Renault, Fiat Chrysler et les autres : 6 questions sur le nouveau « dieselgate »
Renault, Fiat Chrysler et les autres : 6 questions sur le nouveau « dieselgate »
LE MONDE ECONOMIE
Après Volkswagen fin 2015, c’est au tour de Renault et Fiat Chrysler d’être soupçonnés de tromperie sur les émissions polluantes de leurs moteurs diesel.
L’affaire dite du « dieselgate » prend une nouvelle tournure en ce début d’année. Jeudi 12 janvier, le parquet de Paris a ouvert une information judiciaire concernant Renault, soupçonné de tromperie sur les émissions polluantes de ses véhicules diesel. Le même jour, le troisième constructeur américain, Fiat Chrysler Automobiles (FCA), a été accusé par l’EPA, l’agence américaine de protection de l’environnement, d’avoir dissimulé la présence d’un logiciel ayant conduit à des émissions excessives de gaz polluants dans plus de 100 000 de ses voitures diesel aux Etats-Unis.
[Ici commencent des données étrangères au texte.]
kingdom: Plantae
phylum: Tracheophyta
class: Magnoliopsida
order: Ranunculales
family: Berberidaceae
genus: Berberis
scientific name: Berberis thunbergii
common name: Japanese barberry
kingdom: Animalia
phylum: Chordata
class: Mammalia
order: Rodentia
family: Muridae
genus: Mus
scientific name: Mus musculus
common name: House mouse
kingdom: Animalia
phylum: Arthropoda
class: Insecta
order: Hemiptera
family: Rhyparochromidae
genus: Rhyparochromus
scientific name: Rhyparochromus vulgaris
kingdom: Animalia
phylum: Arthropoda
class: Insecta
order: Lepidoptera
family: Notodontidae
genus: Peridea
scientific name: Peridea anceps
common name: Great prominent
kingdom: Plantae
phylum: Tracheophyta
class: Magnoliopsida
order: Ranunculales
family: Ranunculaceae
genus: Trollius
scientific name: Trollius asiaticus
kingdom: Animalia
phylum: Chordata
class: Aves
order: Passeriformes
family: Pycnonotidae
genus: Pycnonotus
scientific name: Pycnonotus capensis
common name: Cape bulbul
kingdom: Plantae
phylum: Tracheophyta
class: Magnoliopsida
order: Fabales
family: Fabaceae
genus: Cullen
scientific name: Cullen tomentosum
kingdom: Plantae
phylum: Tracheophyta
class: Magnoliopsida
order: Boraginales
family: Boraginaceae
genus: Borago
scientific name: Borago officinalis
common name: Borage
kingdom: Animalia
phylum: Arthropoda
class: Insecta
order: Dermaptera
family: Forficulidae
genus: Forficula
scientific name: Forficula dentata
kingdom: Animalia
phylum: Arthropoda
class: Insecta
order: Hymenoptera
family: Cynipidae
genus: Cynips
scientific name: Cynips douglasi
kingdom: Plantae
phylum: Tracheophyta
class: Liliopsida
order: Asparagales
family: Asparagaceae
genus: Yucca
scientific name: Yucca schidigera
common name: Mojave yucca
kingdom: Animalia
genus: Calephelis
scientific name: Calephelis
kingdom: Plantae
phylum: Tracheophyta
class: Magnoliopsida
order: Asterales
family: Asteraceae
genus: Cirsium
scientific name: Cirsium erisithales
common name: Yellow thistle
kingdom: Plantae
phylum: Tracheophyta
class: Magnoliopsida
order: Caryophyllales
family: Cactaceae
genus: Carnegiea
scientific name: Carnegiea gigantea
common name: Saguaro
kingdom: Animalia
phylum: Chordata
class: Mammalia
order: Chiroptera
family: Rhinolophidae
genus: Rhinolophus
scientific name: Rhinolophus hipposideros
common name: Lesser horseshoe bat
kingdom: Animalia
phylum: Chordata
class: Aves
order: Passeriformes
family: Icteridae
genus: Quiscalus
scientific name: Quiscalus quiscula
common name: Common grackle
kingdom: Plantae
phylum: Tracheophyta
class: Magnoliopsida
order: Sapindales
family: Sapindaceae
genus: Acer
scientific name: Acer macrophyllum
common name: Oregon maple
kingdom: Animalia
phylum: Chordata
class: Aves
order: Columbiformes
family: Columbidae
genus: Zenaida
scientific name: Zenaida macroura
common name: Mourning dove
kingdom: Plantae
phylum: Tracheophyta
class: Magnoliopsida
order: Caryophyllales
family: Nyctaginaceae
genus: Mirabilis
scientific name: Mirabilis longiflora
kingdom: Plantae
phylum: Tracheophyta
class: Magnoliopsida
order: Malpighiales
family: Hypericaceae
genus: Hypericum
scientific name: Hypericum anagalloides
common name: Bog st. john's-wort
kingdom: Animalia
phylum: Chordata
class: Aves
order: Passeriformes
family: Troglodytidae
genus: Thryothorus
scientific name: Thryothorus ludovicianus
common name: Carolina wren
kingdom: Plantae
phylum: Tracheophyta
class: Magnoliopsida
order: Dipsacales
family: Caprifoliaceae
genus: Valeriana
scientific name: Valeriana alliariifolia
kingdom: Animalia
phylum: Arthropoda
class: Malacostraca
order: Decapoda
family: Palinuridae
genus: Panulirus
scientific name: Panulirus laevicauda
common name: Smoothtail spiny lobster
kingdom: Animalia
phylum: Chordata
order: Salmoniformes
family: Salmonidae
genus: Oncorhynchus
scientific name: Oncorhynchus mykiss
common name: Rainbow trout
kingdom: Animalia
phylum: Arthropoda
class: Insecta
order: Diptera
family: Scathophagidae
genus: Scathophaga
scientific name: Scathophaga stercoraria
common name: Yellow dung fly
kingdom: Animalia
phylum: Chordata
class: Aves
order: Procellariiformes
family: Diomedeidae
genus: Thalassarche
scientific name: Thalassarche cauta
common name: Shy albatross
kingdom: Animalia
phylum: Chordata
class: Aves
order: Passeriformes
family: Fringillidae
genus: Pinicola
Tout ceci rappelle le scandale Volkswagen (VW), qui a éclaté le 18 septembre 2015. Après l’investigation d’une ONG et de l’agence environnementale californienne, la marque allemande a admis avoir caché un logiciel truqueur dans 11 millions de ses véhicules diesel dans le monde, dont 600 000 aux Etats-Unis, dans le but de minimiser les émissions de gaz polluants lors des tests d’homologation de ses véhicules. L’EPA avait alors déclenché une procédure ayant conduit à une sanction sans précédent pour un fabricant d’automobiles.
Que reproche-t-on précisément à Fiat Chrysler ?
L’EPA accuse Fiat Chrysler d’avoir installé sans le dire un logiciel qui supprime le dispositif de dépollution du véhicule afin d’améliorer les performances des véhicules. Cette suppression a augmenté de fait les émissions d’oxydes d’azote (NOx) de 104 000 moteurs diesel 3.0 litres équipant deux modèles : la Jeep Grand Cherokee et le pick-up Dodge Ram 1 500, l’une de ces énormes camionnettes à plateau qu’affectionnent les conducteurs américains.
L’EPA reproche essentiellement au constructeur italo-américain d’avoir caché la présence de ce logiciel, qui n’est pas forcément illégal en lui-même. Cette dissimulation constitue une violation de la loi américaine sur l’air (« Clean Air Act »). « Dans le cadre du processus de certification, les constructeurs automobiles sont tenus de divulguer la présence de tout logiciel pouvant modifier la façon dont un véhicule émet de la pollution atmosphérique », précise la notification de l’EPA.
En revanche, pour le moment, l’agence se garde de parler de « logiciel truqueur » comme chez VW. Elle précise qu’elle continue ses investigations pour vérifier si ces logiciels constituent des dispositifs d’invalidation (« defeat devices ») illégaux, spécialement conçus pour fausser les tests d’homologation des véhicules.
Une précision : l’accusation ne porte que sur les émissions de NOx, un gaz qui pénètre profondément dans les poumons et affecte la respiration. Elle ne concerne donc ni les émissions de dioxyde de carbone, un gaz non toxique mais responsable de l’effet de serre, ni les rejets d’autres polluants émis par les moteurs thermiques, comme les particules.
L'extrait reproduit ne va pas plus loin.